WHAT THIS TASK INVOLVES: Can you convert every line of the listing below into a JSON list of strings, one string per line, skipping blank lines and leaving out the pictures?

Short-answer chart tasks:
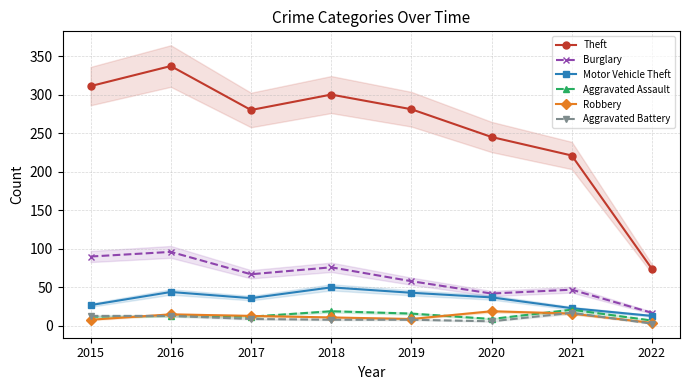

How many lines are shown in the chart?

6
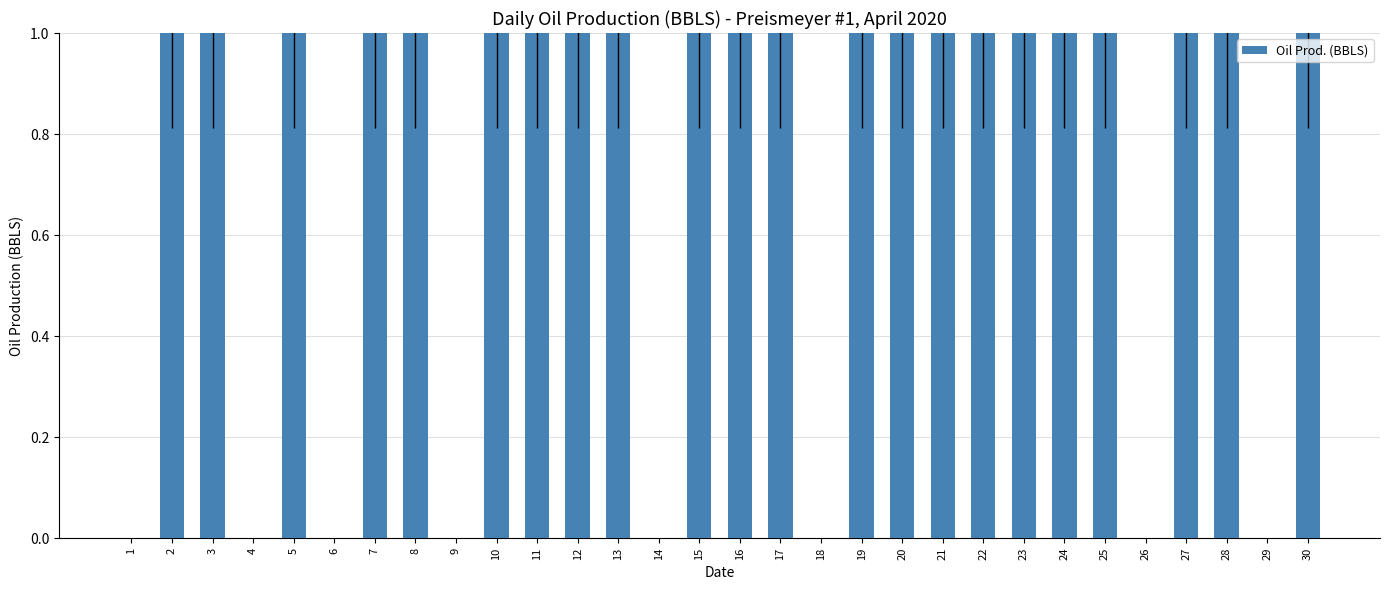

Approximately how many times larger is the value at 30 compared to 23?

1.0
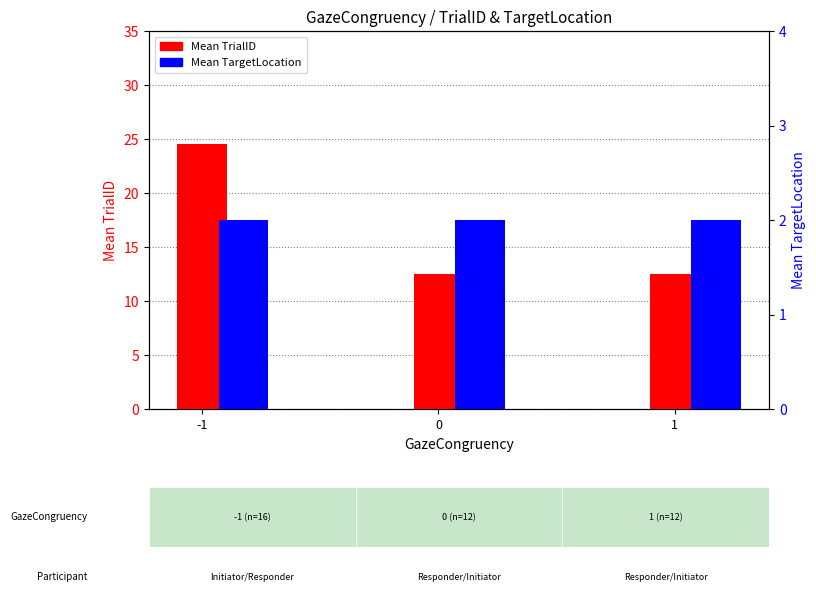

Reading right to left, extract all data points from this chart.

Mean TrialID: 1=12.5	0=12.5	-1=24.5
Mean TargetLocation: 1=2.0	0=2.0	-1=2.0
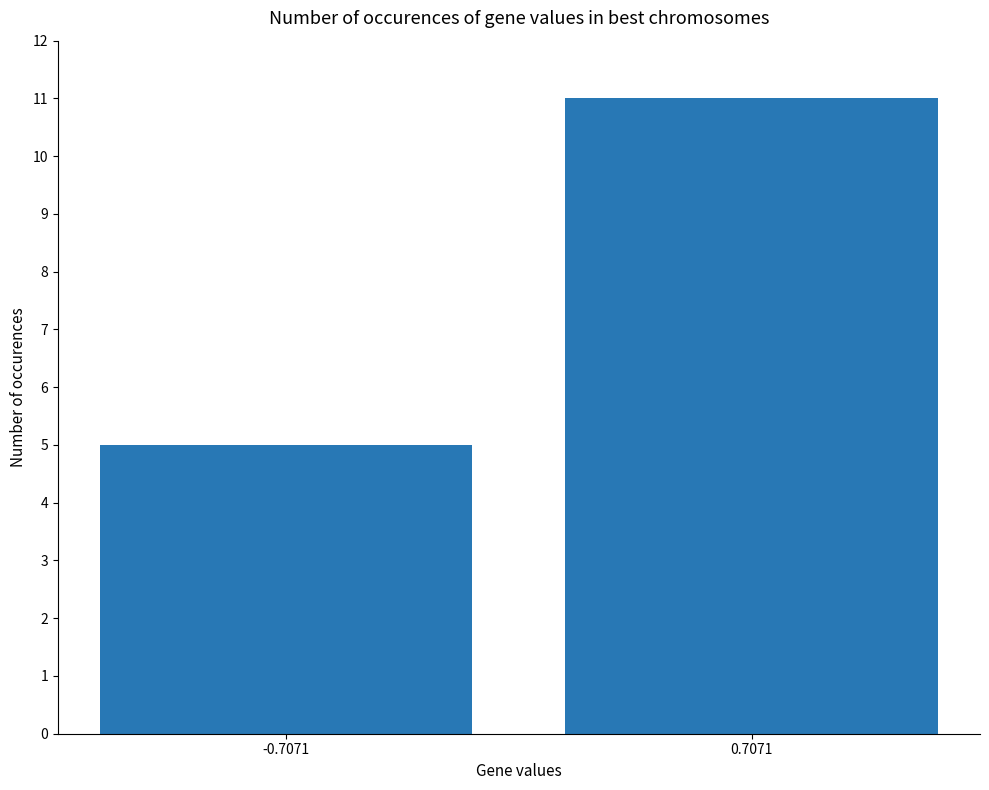

The chart shows a value of 6 at 0.7071. True or false?

False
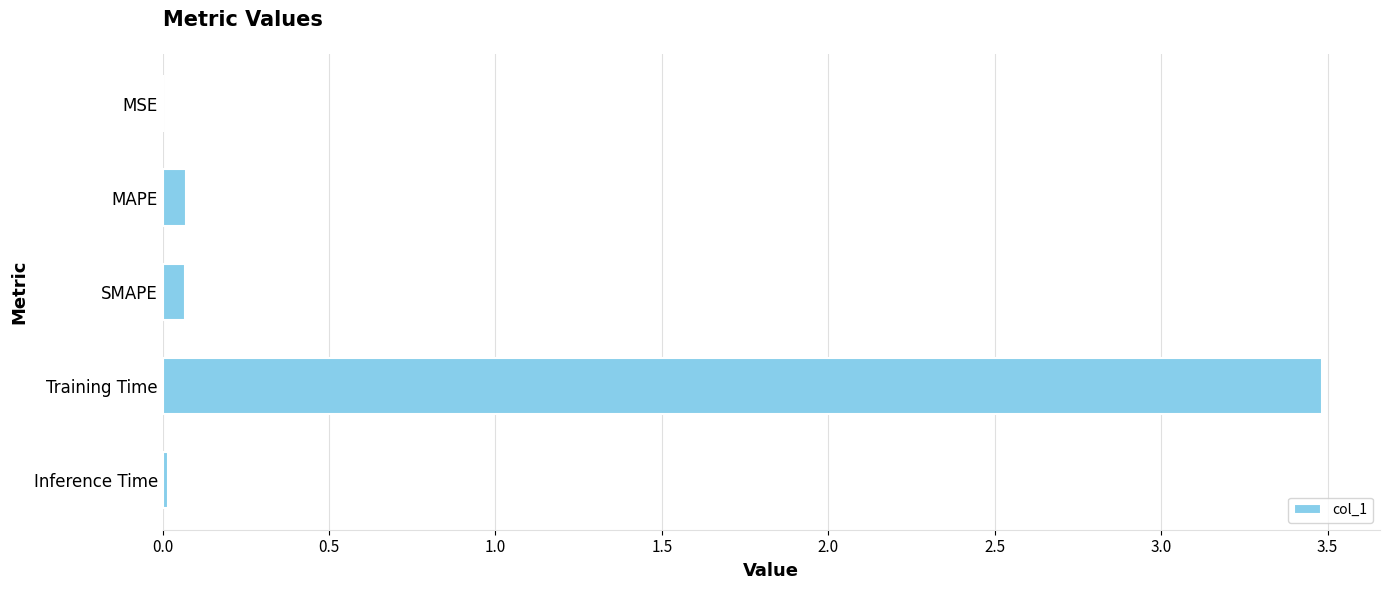

Does the chart contain stacked bars?

No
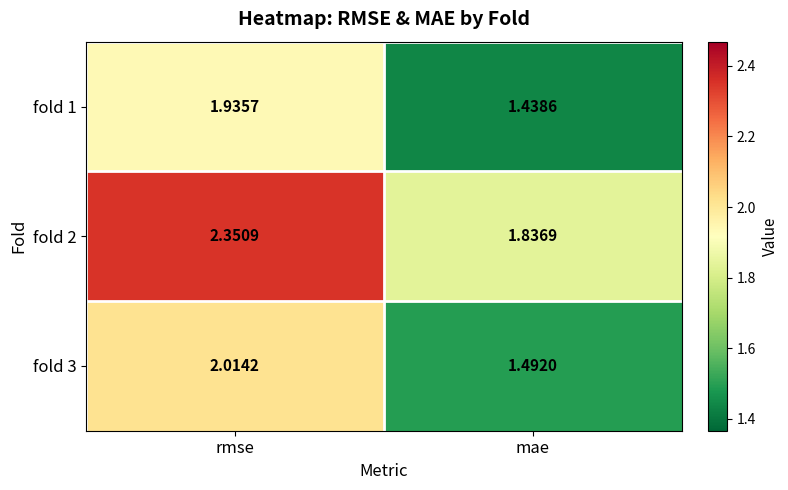

Which category has the lowest value in the fold 1 series?

mae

WRITTEN RESPONSE:
[
  "How many lines are shown in the chart?",
  "6",
  "Approximately how many times larger is the value at 30 compared to 23?",
  "1.0",
  "Reading right to left, extract all data points from this chart.",
  "Mean TrialID: 1=12.5\t0=12.5\t-1=24.5",
  "Mean TargetLocation: 1=2.0\t0=2.0\t-1=2.0",
  "The chart shows a value of 6 at 0.7071. True or false?",
  "False",
  "Does the chart contain stacked bars?",
  "No",
  "Which category has the lowest value in the fold 1 series?",
  "mae"
]